Could you continue the forum thread about getting the new HD programming with a Super Dish, picking up after its final post?

:: Extract to read ::

# New HD Programming -- Super Dish?



## servus56 (Nov 25, 2004)

I currently have an 811 receiver and a Super Dish. Will I able to receive the additional HD programming with the new 211 receiver or will I have to install a second dish?


----------



## Fifty Caliber (Jan 4, 2006)

Which version of Superdish, 105 or 121?


----------



## AcuraCL (Dec 12, 2005)

Let's say either, since there are people with both around here.

Myself, Dish 811 with 105 (not working) SuperDish.

I was totally confused by last night's "info." In Baltimore, were they saying I replace the SuperDish with a Dish 1000 to get the new HD? So I don't need a 61.5 dish?


----------



## James Long (Apr 17, 2003)

The new HD is on 61.5 and 129. You need a separate dish to pick up one of those satellites.

JL


----------



## AcuraCL (Dec 12, 2005)

Thanks much Mr. Long. I wonder if they're still charging $100 for the additional Dish ....


----------



## James Long (Apr 17, 2003)

The deals anounced last night were for "everything you need" for $49/$99/$299 (price varies by what you have and what you want).

Not bad when one considers the dishes and switches involved in "everything".

JL


----------



## Link (Feb 2, 2004)

Will the New York and Los Angeles HD channels be put on 119/110 in case Dish starts offering them as distant HD networks??? I figured the larger markets like New York, LA, Chicago, Philadelphia, and Boston might get their HD locals on 119/110 to prevent having to swap out a lot of dishes.

:::
:: Supplied material ::

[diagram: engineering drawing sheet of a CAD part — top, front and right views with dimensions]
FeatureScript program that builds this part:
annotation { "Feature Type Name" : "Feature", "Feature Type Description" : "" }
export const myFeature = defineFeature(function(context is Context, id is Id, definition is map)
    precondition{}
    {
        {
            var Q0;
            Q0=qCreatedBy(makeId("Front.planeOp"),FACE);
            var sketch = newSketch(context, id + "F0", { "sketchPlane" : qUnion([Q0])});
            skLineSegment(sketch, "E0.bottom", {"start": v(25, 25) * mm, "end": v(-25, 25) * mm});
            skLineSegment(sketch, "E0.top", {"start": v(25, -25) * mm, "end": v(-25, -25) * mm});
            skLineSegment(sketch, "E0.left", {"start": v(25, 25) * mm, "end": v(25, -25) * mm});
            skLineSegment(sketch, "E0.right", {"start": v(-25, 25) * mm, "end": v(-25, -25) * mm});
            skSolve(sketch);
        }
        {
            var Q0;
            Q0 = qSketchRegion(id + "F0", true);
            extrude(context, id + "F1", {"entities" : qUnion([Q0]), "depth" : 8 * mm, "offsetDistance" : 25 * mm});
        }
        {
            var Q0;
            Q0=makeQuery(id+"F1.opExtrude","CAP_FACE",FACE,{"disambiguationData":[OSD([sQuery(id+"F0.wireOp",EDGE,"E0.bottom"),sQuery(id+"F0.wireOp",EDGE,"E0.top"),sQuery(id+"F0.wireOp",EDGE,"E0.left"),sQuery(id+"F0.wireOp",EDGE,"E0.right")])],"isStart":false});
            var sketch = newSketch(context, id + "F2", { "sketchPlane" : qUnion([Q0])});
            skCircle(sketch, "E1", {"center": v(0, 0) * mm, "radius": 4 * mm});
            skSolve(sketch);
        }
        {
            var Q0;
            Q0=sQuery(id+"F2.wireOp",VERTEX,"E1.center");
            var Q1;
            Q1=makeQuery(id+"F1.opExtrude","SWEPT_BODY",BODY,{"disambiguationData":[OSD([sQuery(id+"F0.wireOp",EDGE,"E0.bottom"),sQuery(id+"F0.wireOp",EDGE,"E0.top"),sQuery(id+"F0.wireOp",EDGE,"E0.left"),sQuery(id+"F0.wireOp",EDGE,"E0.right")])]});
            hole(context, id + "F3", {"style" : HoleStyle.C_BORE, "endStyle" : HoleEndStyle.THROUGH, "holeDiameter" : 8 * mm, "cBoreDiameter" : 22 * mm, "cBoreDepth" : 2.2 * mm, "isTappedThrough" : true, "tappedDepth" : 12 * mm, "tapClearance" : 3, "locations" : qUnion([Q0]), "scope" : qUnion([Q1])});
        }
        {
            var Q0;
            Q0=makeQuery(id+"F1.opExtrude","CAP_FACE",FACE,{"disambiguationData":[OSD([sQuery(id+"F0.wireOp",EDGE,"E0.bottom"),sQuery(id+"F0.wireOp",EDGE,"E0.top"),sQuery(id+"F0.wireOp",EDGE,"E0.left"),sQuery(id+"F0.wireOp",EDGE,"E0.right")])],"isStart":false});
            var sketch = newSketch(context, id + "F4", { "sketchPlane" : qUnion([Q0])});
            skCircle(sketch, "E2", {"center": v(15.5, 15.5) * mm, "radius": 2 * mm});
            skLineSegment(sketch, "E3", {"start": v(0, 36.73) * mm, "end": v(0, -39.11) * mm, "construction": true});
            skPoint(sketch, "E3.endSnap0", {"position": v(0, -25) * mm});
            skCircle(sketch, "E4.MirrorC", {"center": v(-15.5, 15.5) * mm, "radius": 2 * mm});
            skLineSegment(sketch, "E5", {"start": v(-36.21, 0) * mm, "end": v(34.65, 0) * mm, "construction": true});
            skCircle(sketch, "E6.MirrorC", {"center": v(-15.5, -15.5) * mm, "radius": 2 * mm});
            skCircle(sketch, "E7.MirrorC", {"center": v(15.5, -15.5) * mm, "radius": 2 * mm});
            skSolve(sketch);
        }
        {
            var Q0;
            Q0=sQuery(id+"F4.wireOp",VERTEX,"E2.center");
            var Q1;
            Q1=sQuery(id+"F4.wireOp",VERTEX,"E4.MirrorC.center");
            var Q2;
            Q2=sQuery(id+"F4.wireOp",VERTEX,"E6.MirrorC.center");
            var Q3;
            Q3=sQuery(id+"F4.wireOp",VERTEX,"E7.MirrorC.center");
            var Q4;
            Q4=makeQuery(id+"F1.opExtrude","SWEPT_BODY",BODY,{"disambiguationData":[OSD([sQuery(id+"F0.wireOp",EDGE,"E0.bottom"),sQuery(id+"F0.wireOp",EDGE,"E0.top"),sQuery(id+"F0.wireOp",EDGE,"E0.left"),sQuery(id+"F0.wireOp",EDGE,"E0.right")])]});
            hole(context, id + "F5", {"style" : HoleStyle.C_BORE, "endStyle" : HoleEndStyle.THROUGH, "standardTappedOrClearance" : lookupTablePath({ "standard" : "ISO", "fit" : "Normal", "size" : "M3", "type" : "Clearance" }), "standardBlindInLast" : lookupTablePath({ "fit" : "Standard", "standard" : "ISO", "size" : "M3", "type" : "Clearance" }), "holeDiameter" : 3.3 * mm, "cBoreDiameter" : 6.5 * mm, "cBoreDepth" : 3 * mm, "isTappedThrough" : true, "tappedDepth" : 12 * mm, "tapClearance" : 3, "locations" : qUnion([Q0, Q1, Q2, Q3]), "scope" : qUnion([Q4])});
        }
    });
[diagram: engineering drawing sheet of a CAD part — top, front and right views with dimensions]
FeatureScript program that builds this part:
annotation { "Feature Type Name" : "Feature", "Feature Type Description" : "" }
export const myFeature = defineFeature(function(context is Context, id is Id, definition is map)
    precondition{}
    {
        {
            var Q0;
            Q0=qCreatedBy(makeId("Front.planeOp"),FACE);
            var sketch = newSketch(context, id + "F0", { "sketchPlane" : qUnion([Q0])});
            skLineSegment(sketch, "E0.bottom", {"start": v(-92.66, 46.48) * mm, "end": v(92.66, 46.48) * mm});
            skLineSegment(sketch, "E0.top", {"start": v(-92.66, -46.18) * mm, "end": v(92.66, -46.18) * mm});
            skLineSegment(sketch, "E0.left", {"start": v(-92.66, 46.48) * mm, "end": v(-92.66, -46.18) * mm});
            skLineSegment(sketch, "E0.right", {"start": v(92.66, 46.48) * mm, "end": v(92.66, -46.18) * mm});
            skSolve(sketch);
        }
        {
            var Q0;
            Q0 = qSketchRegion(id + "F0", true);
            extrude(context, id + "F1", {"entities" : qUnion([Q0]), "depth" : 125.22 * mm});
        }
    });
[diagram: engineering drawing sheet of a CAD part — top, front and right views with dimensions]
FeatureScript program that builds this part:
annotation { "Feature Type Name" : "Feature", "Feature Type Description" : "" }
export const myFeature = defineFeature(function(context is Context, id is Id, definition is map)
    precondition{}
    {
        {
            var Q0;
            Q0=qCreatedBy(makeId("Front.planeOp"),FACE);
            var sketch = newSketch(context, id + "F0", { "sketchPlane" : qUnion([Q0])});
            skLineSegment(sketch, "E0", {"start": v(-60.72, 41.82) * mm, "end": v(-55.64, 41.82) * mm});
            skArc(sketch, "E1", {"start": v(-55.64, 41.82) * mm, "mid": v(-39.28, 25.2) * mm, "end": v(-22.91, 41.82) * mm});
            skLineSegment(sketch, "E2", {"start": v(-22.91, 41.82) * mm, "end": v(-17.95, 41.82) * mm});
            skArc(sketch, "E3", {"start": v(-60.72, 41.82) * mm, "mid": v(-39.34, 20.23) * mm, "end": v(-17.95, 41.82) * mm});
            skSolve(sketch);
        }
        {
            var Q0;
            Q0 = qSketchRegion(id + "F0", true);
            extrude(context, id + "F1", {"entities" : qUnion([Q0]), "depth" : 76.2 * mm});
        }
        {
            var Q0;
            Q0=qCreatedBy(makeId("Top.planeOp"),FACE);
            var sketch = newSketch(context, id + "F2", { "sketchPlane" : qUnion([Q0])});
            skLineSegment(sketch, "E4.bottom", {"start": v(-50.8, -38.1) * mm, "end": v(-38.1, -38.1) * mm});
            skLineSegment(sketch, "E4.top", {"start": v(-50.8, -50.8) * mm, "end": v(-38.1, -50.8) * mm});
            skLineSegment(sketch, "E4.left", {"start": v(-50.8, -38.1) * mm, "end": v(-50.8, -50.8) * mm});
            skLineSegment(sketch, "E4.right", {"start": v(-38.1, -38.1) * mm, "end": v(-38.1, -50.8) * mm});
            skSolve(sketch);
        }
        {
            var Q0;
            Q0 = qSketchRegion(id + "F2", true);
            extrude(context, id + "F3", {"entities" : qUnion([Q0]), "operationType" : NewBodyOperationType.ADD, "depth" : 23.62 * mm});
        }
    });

:::

▸ **Response to this exercise**:
----------



## James Long (Apr 17, 2003)

No distant HDs until June (at least).

Also remember that E* wants people to subscribe to the new HD programming on 61.5 and 129. If they are going to be installing dishes for the DishHD packs they might as well put the numerous HD local markets there.

JL


----------



## laker (Dec 19, 2003)

James Long said:


> No distant HDs until June (at least).
> 
> Also remember that E* wants people to subscribe to the new HD programming on 61.5 and 129. If they are going to be installing dishes for the DishHD packs they might as well put the numerous HD local markets there.
> 
> JL


I live 100 miles north of NYC. I won't ever have a line of sight for the 61.5 satellite. Will I be able to receive anything on the 129 position?


----------



## BoisePaul (Apr 26, 2005)

laker said:


> I live 100 miles north of NYC. I won't ever have a line of sight for the 61.5 satellite. Will I be able to receive anything on the 129 position?


Not very likely. The elevation angle would be so low that you'd have to try some unorthodox mounting techiques, plus the E5 footprint isn't shown to extend that far.


----------



## LtMunst (Aug 24, 2005)

laker said:


> I live 100 miles north of NYC. I won't ever have a line of sight for the 61.5 satellite. Will I be able to receive anything on the 129 position?


Unless there is a local obstruction, you should have no problem with 61.5 in upstate NY.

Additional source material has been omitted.